◆ What the task requires ◆
Where a line below includes the word "Left", copy that line.

******************************

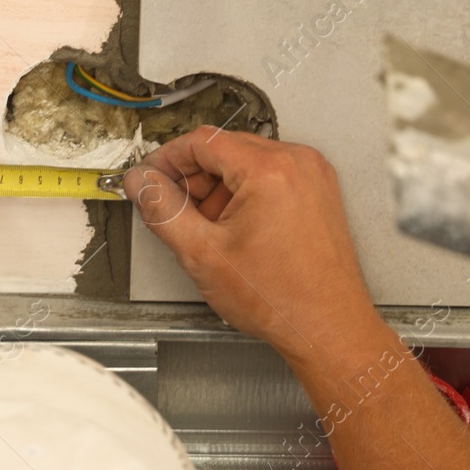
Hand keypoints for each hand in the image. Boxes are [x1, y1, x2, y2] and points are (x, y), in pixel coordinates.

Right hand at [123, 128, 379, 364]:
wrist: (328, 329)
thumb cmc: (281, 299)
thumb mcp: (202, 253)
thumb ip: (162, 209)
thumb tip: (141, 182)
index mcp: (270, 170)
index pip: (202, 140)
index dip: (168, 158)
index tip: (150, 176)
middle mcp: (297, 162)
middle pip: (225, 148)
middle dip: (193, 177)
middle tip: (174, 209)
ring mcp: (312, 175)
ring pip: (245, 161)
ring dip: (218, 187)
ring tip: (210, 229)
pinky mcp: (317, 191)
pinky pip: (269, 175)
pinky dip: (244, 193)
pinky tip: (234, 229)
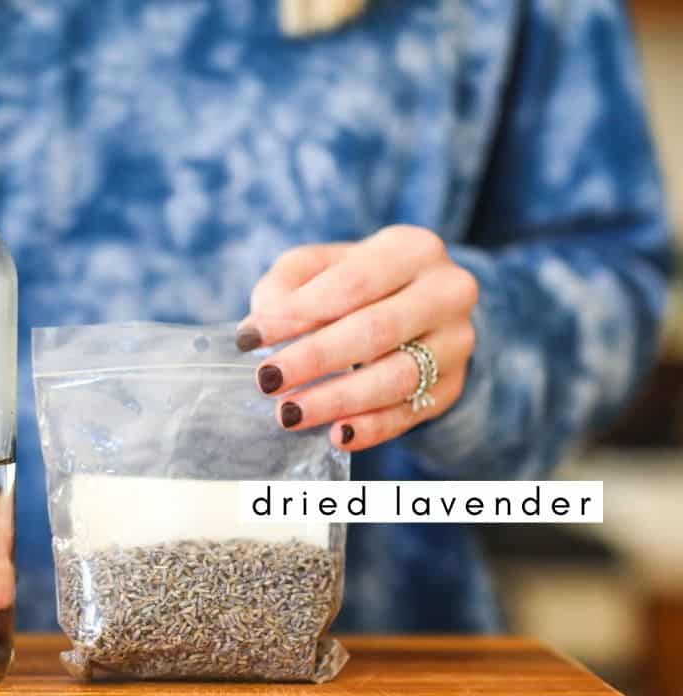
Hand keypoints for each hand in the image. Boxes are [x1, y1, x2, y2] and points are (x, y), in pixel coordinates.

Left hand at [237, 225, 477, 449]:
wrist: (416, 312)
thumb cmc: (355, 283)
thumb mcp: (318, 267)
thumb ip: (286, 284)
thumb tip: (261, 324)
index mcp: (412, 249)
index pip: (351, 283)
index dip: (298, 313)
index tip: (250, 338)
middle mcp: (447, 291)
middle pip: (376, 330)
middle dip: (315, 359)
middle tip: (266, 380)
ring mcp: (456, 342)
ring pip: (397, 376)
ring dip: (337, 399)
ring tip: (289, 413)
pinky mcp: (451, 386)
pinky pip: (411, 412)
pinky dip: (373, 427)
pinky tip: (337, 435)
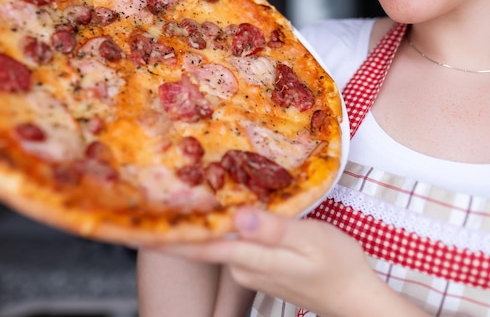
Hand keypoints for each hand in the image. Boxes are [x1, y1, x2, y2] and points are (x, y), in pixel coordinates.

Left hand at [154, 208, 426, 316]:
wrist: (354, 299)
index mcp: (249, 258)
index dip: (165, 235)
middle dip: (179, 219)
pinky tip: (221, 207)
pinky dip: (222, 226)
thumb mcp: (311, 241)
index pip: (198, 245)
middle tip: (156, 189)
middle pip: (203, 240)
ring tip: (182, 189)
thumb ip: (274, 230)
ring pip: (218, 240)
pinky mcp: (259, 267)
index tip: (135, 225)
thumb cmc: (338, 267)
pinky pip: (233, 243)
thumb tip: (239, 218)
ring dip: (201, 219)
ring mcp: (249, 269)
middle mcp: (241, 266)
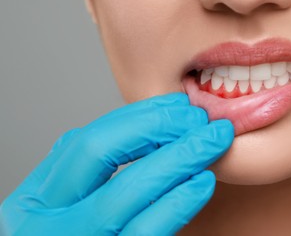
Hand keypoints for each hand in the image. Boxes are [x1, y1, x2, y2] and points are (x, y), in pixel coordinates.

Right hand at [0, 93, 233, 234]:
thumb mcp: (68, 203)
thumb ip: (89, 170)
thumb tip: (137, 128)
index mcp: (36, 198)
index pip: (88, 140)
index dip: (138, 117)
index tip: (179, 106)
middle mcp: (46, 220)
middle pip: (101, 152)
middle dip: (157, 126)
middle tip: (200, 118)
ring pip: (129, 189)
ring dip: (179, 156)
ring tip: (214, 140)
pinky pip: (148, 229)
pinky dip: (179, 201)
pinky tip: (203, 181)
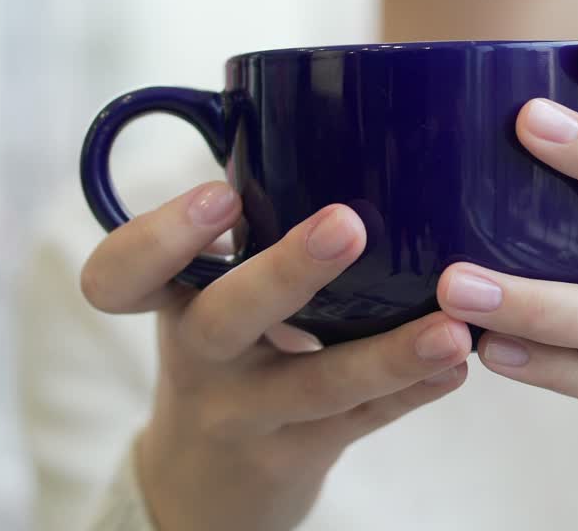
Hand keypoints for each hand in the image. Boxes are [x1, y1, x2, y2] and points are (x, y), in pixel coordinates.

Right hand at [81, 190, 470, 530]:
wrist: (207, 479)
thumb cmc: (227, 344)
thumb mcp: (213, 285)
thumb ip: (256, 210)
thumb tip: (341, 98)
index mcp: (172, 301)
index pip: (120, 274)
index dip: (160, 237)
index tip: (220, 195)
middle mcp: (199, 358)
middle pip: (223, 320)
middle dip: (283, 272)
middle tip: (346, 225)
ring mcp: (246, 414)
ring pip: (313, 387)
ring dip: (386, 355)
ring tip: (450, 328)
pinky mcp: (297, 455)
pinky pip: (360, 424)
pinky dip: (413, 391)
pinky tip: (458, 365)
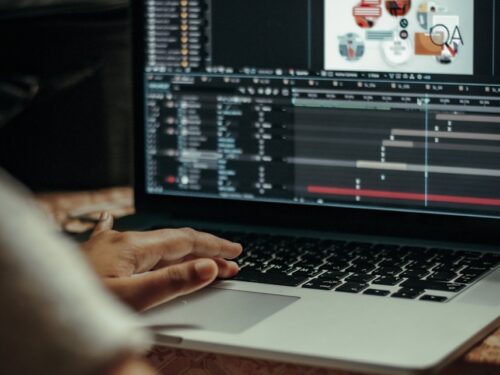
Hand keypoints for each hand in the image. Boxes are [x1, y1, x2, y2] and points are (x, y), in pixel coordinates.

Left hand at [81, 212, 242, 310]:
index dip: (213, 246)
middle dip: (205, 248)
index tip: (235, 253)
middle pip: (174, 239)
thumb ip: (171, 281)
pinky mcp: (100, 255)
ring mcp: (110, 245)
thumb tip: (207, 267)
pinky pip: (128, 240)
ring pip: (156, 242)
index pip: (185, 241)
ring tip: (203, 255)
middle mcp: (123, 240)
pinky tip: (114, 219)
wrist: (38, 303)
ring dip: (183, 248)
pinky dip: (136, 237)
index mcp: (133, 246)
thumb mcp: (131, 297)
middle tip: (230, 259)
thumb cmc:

******************************

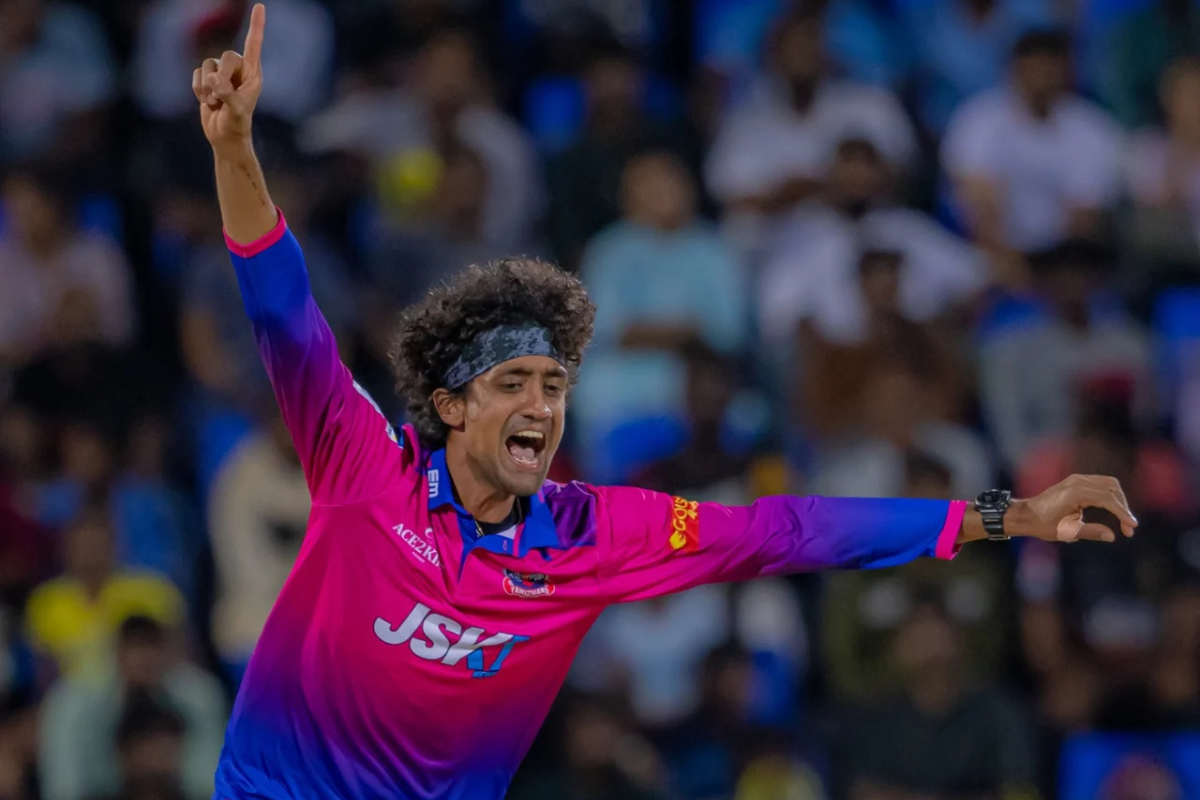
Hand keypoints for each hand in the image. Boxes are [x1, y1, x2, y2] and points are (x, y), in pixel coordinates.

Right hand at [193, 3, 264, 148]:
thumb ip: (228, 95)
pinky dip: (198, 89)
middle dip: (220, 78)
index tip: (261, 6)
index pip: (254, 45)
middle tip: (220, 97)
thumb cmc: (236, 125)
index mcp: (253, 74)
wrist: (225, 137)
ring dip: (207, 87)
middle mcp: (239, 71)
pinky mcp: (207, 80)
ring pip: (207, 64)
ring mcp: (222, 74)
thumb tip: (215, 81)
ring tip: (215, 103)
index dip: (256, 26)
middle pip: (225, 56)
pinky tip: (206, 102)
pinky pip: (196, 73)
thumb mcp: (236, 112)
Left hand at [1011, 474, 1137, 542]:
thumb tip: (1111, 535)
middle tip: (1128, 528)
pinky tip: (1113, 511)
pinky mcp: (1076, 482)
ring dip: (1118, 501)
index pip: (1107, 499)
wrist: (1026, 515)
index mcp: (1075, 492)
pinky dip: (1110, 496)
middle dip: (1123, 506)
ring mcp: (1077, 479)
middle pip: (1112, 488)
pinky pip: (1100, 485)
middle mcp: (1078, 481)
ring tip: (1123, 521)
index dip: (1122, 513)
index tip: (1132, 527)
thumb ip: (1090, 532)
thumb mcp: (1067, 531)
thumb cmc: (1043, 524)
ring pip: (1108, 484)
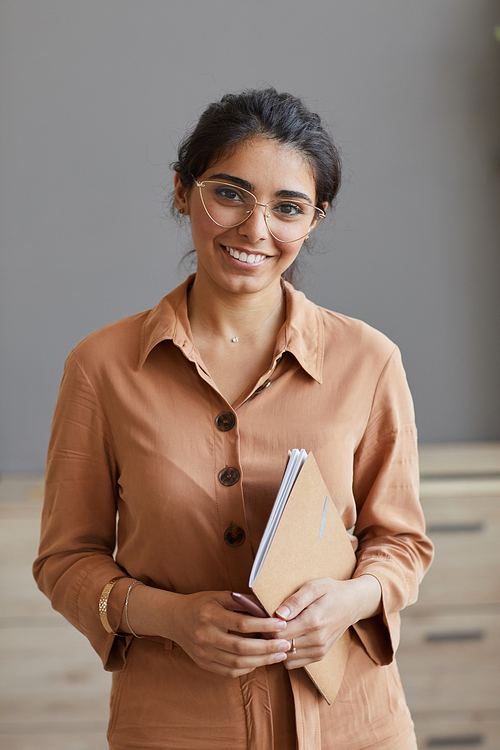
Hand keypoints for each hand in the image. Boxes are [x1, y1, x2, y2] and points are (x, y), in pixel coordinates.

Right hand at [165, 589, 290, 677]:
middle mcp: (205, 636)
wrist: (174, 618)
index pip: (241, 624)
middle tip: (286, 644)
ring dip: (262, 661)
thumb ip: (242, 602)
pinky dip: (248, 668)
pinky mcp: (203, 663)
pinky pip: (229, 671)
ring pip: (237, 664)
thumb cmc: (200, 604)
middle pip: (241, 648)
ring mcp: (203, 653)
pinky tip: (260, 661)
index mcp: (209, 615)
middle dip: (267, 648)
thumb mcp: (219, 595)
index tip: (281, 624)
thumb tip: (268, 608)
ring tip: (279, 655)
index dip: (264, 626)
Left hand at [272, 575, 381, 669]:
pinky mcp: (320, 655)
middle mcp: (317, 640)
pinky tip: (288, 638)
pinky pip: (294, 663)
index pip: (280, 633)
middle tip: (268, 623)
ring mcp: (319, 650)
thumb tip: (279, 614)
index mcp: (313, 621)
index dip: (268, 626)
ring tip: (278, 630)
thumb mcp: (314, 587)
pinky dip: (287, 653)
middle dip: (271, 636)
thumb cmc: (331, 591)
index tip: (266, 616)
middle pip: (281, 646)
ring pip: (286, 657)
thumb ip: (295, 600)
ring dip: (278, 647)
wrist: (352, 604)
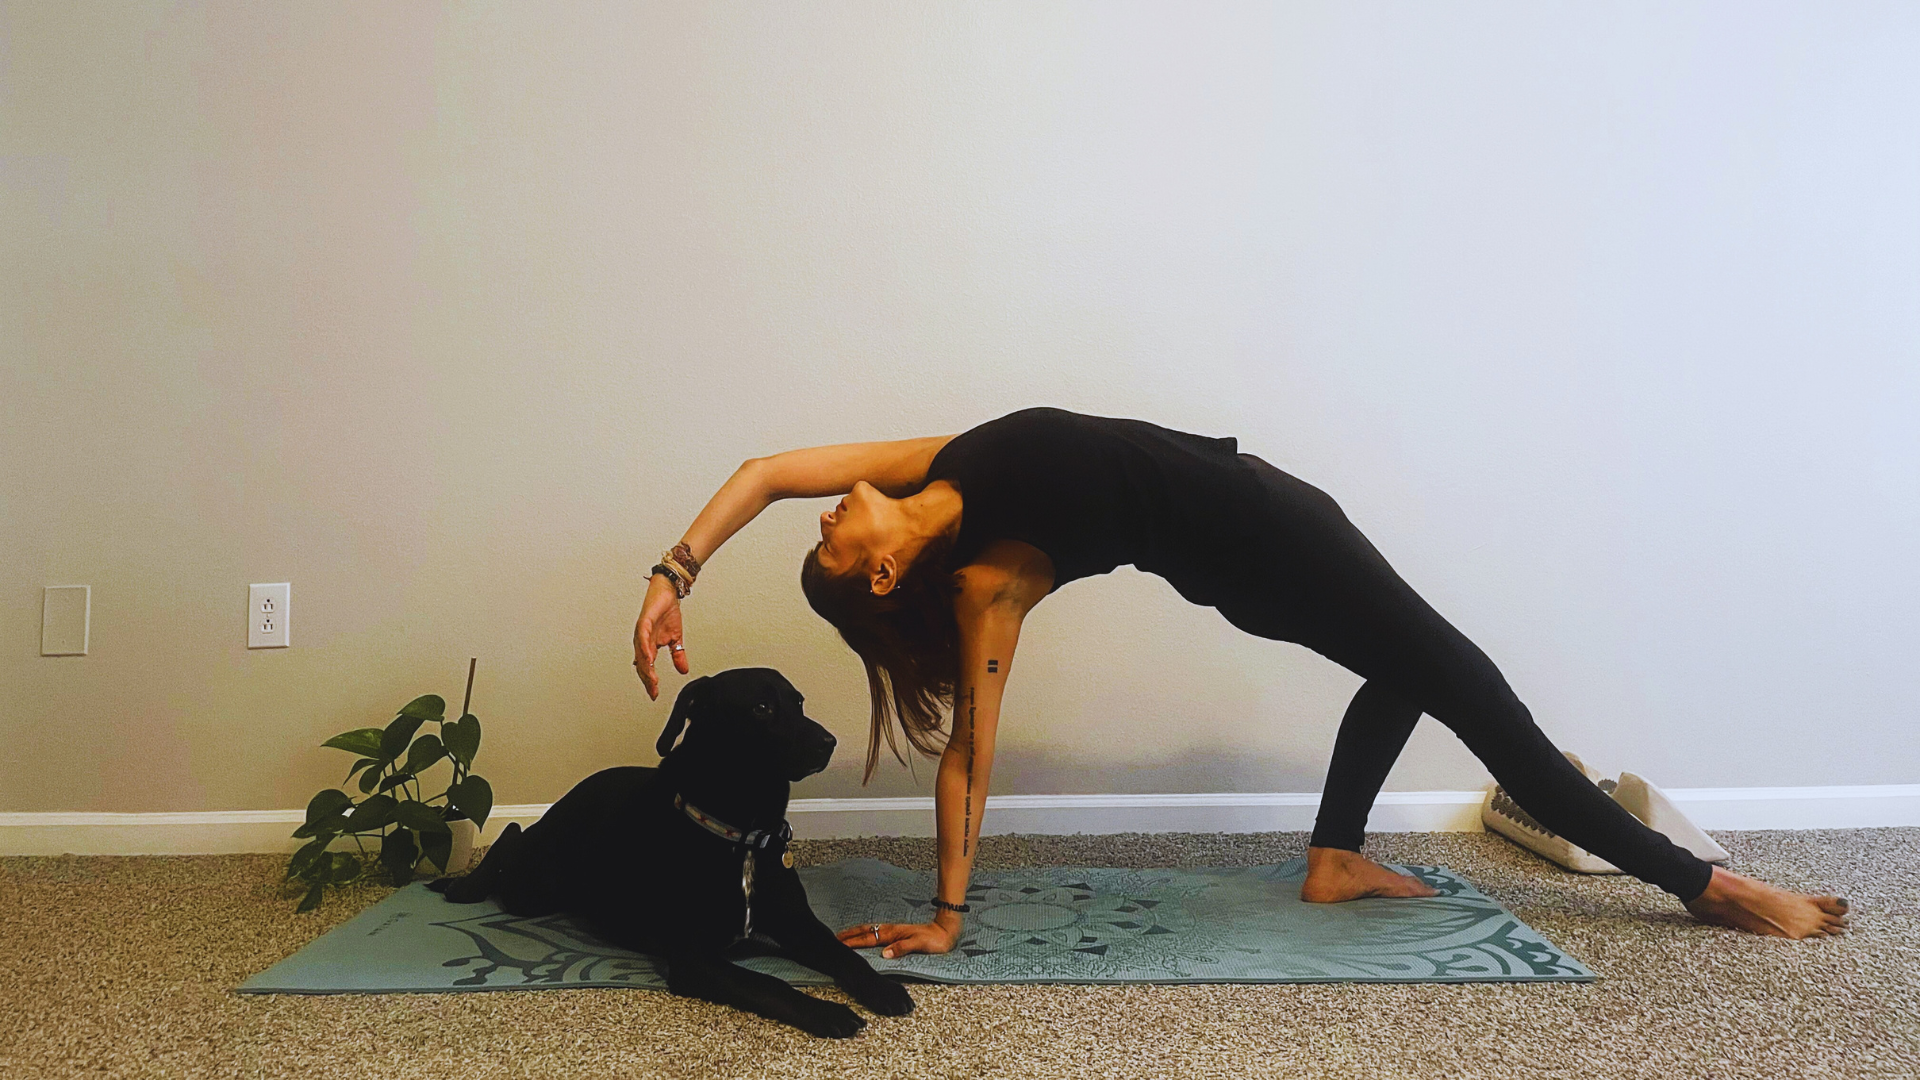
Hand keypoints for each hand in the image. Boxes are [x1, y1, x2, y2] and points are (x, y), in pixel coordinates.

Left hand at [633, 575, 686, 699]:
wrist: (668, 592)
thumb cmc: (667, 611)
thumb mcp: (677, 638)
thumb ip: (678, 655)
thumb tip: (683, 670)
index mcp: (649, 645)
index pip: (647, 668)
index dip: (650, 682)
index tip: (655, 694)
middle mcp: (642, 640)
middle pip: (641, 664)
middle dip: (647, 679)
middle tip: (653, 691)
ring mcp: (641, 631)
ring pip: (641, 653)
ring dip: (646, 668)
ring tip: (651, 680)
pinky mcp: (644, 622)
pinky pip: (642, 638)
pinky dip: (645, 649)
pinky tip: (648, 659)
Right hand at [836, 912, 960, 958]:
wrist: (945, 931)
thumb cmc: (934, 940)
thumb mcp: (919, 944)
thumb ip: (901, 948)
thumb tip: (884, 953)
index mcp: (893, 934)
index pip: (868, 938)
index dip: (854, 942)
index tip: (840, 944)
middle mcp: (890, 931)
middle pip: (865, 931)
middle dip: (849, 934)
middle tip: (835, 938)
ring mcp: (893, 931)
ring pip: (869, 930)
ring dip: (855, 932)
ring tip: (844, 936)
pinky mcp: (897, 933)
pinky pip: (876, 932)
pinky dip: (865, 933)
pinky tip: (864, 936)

******************************

◆ Worked solution ◆
Left hand at [237, 225, 477, 449]:
Left hand at [154, 208, 426, 316]:
Left hand at [81, 212, 242, 310]:
Left hand at [1011, 474, 1137, 542]:
Left hand at [272, 575, 381, 669]:
Left hand at [633, 575, 686, 699]:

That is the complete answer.